#### Work request
Reproduce each of the following records word for word.

#### Extracted entries
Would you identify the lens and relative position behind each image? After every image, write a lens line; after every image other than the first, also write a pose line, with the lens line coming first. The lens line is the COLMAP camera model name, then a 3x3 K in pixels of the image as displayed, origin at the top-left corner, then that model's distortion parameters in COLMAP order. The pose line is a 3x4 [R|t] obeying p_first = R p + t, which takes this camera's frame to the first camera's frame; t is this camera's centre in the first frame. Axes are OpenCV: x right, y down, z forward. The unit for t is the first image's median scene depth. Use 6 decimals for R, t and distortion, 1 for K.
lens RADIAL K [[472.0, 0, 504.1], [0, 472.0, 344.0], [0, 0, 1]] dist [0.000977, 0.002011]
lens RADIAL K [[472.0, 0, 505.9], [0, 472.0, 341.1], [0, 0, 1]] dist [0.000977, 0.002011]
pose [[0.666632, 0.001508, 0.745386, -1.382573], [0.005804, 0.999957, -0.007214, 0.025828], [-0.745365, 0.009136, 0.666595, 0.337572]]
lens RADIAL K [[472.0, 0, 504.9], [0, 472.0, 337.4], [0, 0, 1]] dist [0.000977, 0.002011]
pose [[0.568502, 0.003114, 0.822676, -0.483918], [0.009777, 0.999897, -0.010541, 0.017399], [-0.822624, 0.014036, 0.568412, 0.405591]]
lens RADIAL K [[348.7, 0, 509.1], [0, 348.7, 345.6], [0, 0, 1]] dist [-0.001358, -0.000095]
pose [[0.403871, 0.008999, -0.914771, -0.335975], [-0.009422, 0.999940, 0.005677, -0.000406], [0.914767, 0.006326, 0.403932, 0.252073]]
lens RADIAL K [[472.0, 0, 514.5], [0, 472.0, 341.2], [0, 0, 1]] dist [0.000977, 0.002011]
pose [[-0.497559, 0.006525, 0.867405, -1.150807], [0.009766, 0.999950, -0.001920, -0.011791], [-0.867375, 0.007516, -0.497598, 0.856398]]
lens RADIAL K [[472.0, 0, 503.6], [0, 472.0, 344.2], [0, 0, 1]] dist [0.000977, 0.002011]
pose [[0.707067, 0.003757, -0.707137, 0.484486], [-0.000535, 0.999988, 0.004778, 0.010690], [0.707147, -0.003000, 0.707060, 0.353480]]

#### Exercise output
Would you identify the lens and relative position behind each image? After every image, write a lens line; after every image other than the first, also write a pose line, with the lens line coming first. The lens line is the COLMAP camera model name, then a 3x3 K in pixels of the image as displayed, origin at the top-left corner, then that model's distortion parameters in COLMAP order. The pose line is a 3x4 [R|t] obeying p_first = R p + t, which takes this camera's frame to the first camera's frame; t is this camera's centre in the first frame. Axes are OpenCV: x right, y down, z forward. The unit for t is the first image's median scene depth. Use 6 decimals for R, t and distortion, 1 for K.
lens RADIAL K [[472.0, 0, 504.1], [0, 472.0, 344.0], [0, 0, 1]] dist [0.000977, 0.002011]
lens RADIAL K [[472.0, 0, 505.9], [0, 472.0, 341.1], [0, 0, 1]] dist [0.000977, 0.002011]
pose [[0.666632, 0.001508, 0.745386, -1.382573], [0.005804, 0.999957, -0.007214, 0.025828], [-0.745365, 0.009136, 0.666595, 0.337572]]
lens RADIAL K [[472.0, 0, 504.9], [0, 472.0, 337.4], [0, 0, 1]] dist [0.000977, 0.002011]
pose [[0.568502, 0.003114, 0.822676, -0.483918], [0.009777, 0.999897, -0.010541, 0.017399], [-0.822624, 0.014036, 0.568412, 0.405591]]
lens RADIAL K [[348.7, 0, 509.1], [0, 348.7, 345.6], [0, 0, 1]] dist [-0.001358, -0.000095]
pose [[0.403871, 0.008999, -0.914771, -0.335975], [-0.009422, 0.999940, 0.005677, -0.000406], [0.914767, 0.006326, 0.403932, 0.252073]]
lens RADIAL K [[472.0, 0, 514.5], [0, 472.0, 341.2], [0, 0, 1]] dist [0.000977, 0.002011]
pose [[-0.497559, 0.006525, 0.867405, -1.150807], [0.009766, 0.999950, -0.001920, -0.011791], [-0.867375, 0.007516, -0.497598, 0.856398]]
lens RADIAL K [[472.0, 0, 503.6], [0, 472.0, 344.2], [0, 0, 1]] dist [0.000977, 0.002011]
pose [[0.707067, 0.003757, -0.707137, 0.484486], [-0.000535, 0.999988, 0.004778, 0.010690], [0.707147, -0.003000, 0.707060, 0.353480]]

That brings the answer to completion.